What is Giving Compass?
We connect donors to learning resources and ways to support community-led solutions. Learn more about us.
Giving Compass' Take:
• This case study explores the practices of two health conversion organizations working to improve the lives in rural communities in New England.
• How can other foundations learn from these organizations? What organizations in your area need more support for their local work?
• Learn about rural LGBTQ giving.
In the tiny town of Gorham (population 2,626) in New Hampshire’s rugged North Country, Cathy McDowell is laser focused on improving social emotional development for children ages 0 to 8 in remote Coös County, the place she’s called home for 40 years. Just over a hundred miles away in the city of Waterville, Maine (16,406), Fran Mullin works from a donated office in the basement of a local hospital to ensure that residents in her town always have enough to eat.

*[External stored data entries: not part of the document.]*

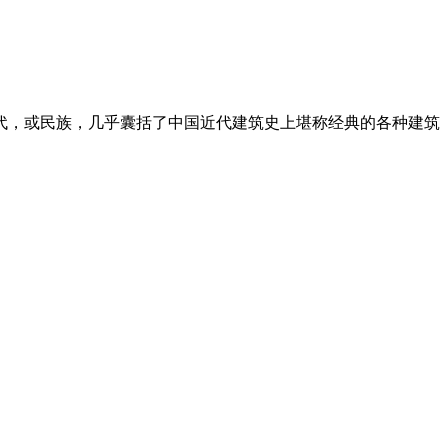
代，或民族，几乎囊括了中国近代建筑史上堪称经典的各种建筑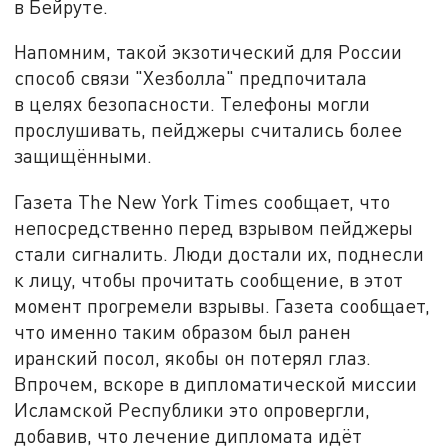
в Бейруте.
Напомним, такой экзотический для России
способ связи "Хезболла" предпочитала
в целях безопасности. Телефоны могли
прослушивать, пейджеры считались более
защищёнными.
Газета The New York Times сообщает, что
непосредственно перед взрывом пейджеры
стали сигналить. Люди достали их, поднесли
к лицу, чтобы прочитать сообщение, в этот
момент прогремели взрывы. Газета сообщает,
что именно таким образом был ранен
иранский посол, якобы он потерял глаз.
Впрочем, вскоре в дипломатической миссии
Исламской Республики это опровергли,
добавив, что лечение дипломата идёт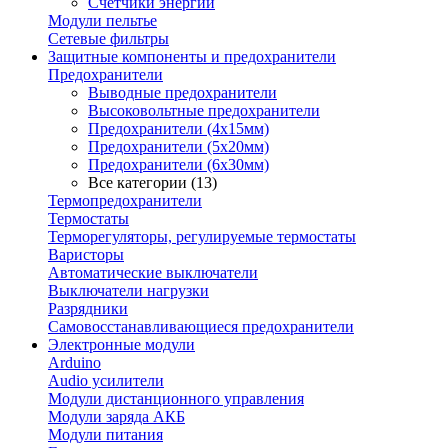
Счетчики энергии
Модули пельтье
Сетевые фильтры
Защитные компоненты и предохранители
Предохранители
Выводные предохранители
Высоковольтные предохранители
Предохранители (4х15мм)
Предохранители (5х20мм)
Предохранители (6х30мм)
Все категории (13)
Термопредохранители
Термостаты
Терморегуляторы, регулируемые термостаты
Варисторы
Автоматические выключатели
Выключатели нагрузки
Разрядники
Самовосстанавливающиеся предохранители
Электронные модули
Arduino
Audio усилители
Модули дистанционного управления
Модули заряда АКБ
Модули питания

Both New Hampshire and Maine are known for their cultures of rugged individualism, and although Cathy and Fran would no doubt go it alone in their respective quests if necessary, each knows that she doesn’t have to. The investment of private foundations in both of their states have supported their efforts to tap solidly into the networks and connections that lie just under the surface in almost any rural community and help these networks grow.
These two women will likely never meet most of the people whose lives are changed from the ripples emanating from their work. They’d be hard-pressed to quantify all of their results into rigid columns of numbers, but that’s okay. In communities like these, you can feel the difference they’re making — and so can the foundations that fund them.
The states of New Hampshire and Maine share more than just a border. Both states have large tracts of rural landscapes, and in Maine, more people live in rural areas than urban ones. The urban centers are anchored in the southern ends of the states, and in turn serve as the northernmost outposts of the massive New England urban corridor. As you travel north, dense forests surround small towns that once thrived on sawmills and paper mills, now mostly shuttered. There are areas in both states that are essentially viewed as “unpopulated.”
In terms of ethnic diversity, both New Hampshire and Maine have predominantly white rural populations that are slowly becoming are more diverse. In the 2010 Census, Maine’s population was 94.4 percent white and 61.3 percent rural, making it the nation’s “most rural state.” In New Hampshire, the population was 93.9 percent white and 40 percent rural, per the 2010 Census. Yet, despite this high level of apparent homogeneity, different regions in each state — and even different small towns within them — have developed their own identities.
The northern reaches are attractive to nature lovers and outdoor adventure seekers, fueling tourist-driven economies in towns near lakes, rivers, or mountain peaks. Southern micropolitan cities attract daily commuters from surrounding hamlets. Farming and fisheries have remained economic anchors, although the closing of textile, shoe, paper and lumber mills have dealt severe blows to employment over the past two decades.
Operating in this setting are several statewide funders, including two health conversion foundations that were created from the sale of non-profit insurers to private companies. The Endowment for Health, formed in 1999 upon the sale of Blue Cross Blue Shield and headquartered in Concord, New Hampshire, is the state’s largest health foundation with $86 million in assets. To the east in Augusta, Maine, is the Maine Health Access Foundation with assets of $124 million, created in 2000 the sale of nonprofit insurer Maine Blue Cross-Blue Shield to the for profit insurer, Anthem.
Both foundations are dedicated to addressing the needs and promise of rural places. Both are de-facto rural funders because the decidedly rural nature of their respective states automatically brings rural issues to the forefront. Yet within this broad rural context each hold strategies that specifically target rural communities.
In terms of grantmaking in rural communities, both funders have specific strategies for addressing social determinants of health and improving health outcomes across their states, but each — at its heart — is bringing people together to identify problems and solutions. The core strategy at play is all about forging and leveraging human connections, so that everyone involved ultimately feels part of something bigger that’s worth a common effort.
The rural, place-based work of the Endowment and MeHAF is necessarily organic in nature. There are no formal training programs for staff. Instead, they learn about rural issues, strategies, and assets through multiple conversations with others and through participation in regional or national conferences with a rural focus. In both foundations, staff also lean on rural advisory committee members for insight. And MeHAF’s program staff spend a good amount of time “on the ground” in rural communities engaging in site visits or attending local events.